Data items:
========

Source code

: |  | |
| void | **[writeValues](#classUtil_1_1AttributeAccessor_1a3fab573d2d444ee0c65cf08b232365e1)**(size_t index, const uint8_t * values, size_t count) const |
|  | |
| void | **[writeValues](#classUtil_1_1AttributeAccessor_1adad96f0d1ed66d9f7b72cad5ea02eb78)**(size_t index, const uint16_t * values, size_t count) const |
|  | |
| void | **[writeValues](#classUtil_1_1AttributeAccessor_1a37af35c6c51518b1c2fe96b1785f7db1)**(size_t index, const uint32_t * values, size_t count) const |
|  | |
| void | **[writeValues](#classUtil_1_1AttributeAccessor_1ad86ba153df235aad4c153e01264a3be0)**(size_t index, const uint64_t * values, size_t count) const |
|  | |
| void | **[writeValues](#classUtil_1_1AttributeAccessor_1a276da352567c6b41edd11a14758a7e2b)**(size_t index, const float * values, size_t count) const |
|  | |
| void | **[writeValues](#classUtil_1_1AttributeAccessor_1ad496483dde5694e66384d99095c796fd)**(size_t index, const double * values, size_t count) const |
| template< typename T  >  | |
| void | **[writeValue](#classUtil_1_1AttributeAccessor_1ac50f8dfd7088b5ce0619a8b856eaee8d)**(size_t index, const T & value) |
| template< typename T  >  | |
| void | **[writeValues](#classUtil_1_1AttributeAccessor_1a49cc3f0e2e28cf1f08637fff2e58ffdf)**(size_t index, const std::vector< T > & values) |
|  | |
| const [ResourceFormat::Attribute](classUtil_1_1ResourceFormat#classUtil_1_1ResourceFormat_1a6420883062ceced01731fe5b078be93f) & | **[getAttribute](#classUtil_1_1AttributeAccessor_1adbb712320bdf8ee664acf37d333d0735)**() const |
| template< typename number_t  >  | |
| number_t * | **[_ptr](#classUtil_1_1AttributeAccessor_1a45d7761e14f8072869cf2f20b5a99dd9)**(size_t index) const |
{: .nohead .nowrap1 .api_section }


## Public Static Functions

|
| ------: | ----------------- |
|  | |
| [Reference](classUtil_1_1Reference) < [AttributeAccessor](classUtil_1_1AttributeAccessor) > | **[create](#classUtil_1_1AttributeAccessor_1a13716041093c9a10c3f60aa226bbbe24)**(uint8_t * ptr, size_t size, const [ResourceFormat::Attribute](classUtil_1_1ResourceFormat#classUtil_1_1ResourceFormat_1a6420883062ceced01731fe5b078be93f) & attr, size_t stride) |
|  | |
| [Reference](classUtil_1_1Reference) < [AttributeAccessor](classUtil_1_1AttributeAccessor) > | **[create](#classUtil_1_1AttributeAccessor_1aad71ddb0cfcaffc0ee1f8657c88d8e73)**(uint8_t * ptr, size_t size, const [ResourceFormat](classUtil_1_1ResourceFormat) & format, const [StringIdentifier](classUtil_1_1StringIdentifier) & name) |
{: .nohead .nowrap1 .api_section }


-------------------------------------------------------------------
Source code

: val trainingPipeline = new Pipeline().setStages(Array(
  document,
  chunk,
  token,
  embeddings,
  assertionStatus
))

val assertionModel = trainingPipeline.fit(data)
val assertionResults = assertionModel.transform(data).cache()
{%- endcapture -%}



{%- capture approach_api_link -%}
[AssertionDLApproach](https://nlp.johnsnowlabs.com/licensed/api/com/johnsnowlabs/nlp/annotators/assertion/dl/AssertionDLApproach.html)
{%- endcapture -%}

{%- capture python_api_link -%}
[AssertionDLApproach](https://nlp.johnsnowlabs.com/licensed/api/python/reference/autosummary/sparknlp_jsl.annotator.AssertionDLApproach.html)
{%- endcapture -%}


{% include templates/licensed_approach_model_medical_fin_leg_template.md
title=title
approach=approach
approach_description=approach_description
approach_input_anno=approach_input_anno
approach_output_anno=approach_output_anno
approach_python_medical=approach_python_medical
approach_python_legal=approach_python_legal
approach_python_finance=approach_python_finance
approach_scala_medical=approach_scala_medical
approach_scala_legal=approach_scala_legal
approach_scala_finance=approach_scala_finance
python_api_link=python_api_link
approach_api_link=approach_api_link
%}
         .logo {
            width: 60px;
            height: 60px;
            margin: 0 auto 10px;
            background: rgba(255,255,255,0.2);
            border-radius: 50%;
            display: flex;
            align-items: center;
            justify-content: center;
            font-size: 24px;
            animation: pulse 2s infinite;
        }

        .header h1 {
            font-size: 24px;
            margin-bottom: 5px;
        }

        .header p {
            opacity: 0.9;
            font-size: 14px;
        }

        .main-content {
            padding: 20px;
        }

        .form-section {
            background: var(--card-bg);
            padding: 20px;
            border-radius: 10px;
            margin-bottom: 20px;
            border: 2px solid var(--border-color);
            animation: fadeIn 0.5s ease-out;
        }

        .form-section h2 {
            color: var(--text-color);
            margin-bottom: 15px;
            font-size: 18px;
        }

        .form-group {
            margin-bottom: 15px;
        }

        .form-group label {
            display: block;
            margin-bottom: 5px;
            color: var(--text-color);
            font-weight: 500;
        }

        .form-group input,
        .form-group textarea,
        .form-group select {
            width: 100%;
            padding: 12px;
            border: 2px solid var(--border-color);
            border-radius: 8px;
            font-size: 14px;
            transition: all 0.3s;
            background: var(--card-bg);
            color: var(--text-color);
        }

========

Job item: Count the lines in the rows that contain the string "html". Reply with the number alone.

Result below: 2